Cmon folks. Do better.
- 7. WORST PRACTICES: Understanding the Efficacy of Phishing Training in Practice
I swear this report was available for free when I first added this. Oh well. I just created an IEEE account and paid $21 for it. FML.
This is more of what we already know from other studies - phishing training generally doesn't work, and can potentially do harm. There's better stuff we can be doing instead.
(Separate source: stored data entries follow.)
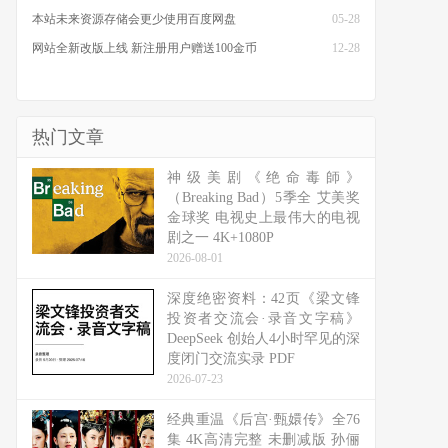
本站未来资源存储会更少使用百度网盘
05-28
网站全新改版上线 新注册用户赠送100金币
12-28
热门文章
神级美剧《绝命毒師》
（Breaking Bad）5季全 艾美奖
金球奖 电视史上最伟大的电视
剧之一 4K+1080P
2026-08-01
深度绝密资料：42页《梁文锋
投资者交流会·录音文字稿》
DeepSeek 创始人4小时罕见的深
度闭门交流实录 PDF
2026-07-23
经典重温《后宫·甄嬛传》全76
集 4K高清完整 未删减版 孙俪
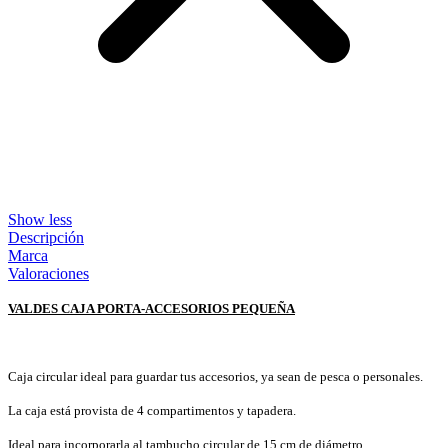
Show less
Descripción
Marca
Valoraciones
VALDES CAJA PORTA-ACCESORIOS PEQUEÑA
Caja circular ideal para guardar tus accesorios, ya sean de pesca o personales.
La caja está provista de 4 compartimentos y tapadera.
Ideal para incorporarla al tambucho circular de 15 cm de diámetro.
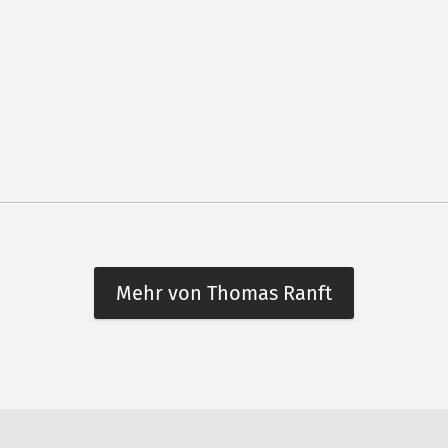
Mehr von Thomas Ranft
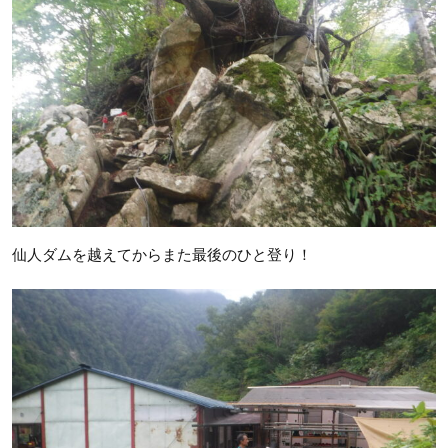
仙人ダムを越えてからまた最後のひと登り！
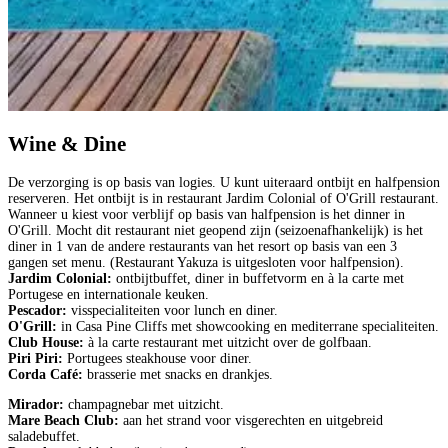
Wine & Dine
De verzorging is op basis van logies. U kunt uiteraard ontbijt en halfpension
reserveren. Het ontbijt is in restaurant Jardim Colonial of O'Grill restaurant.
Wanneer u kiest voor verblijf op basis van halfpension is het dinner in
O'Grill. Mocht dit restaurant niet geopend zijn (seizoenafhankelijk) is het
diner in 1 van de andere restaurants van het resort op basis van een 3
gangen set menu. (Restaurant Yakuza is uitgesloten voor halfpension).
Jardim Colonial:
ontbijtbuffet, diner in buffetvorm en à la carte met
Portugese en internationale keuken.
Pescador:
visspecialiteiten voor lunch en diner.
O'Grill:
in Casa Pine Cliffs met showcooking en mediterrane specialiteiten.
Club House:
à la carte restaurant met uitzicht over de golfbaan.
Piri Piri:
Portugees steakhouse voor diner.
Corda Café:
brasserie met snacks en drankjes.
Mirador:
champagnebar met uitzicht.
Mare Beach Club:
aan het strand voor visgerechten en uitgebreid
saladebuffet.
Abstract—This paper empirically evaluates the efficacy of two ubiquitous forms of enterprise security training: annual cybersecurity awareness training and embedded anti-phishing training exercises. Specifically, our work analyzes the results of an 8-month randomized controlled experiment involving ten simulated phishing campaigns sent to over 19,500 employees at a large healthcare organization. Our results suggest that these efforts offer limited value. First, we find no significant relationship between whether users have recently completed cybersecurity awareness training and their likelihood of failing a phishing simulation. Second, when evaluating recipients of embedded phishing training, we find that the absolute difference in failure rates between trained and untrained users is extremely low across a variety of training content. Third, we observe that most users spend minimal time interacting with embedded phishing training material in-the-wild; and that for specific types of training content, users who receive and complete more instances of the training can have an increased likelihood of failing subsequent phishing simulations. Taken together, our results suggest that anti-phishing training programs, in their current and commonly deployed forms, are unlikely to offer significant practical value in reducing phishing risks.
- 8. PROFILE: He Investigates the Internet’s Most Vicious Hackers—From a Secret Location
Love him or hate him, Brian Krebs is the first major independent cybersecurity journalist and has had a huge impact on the industry and on cybercrime. It hasn't been easy for him, and that's what this writeup focuses on, in addition to his recent assistance in bringing the Snowflake hacker (Waifu) to justice.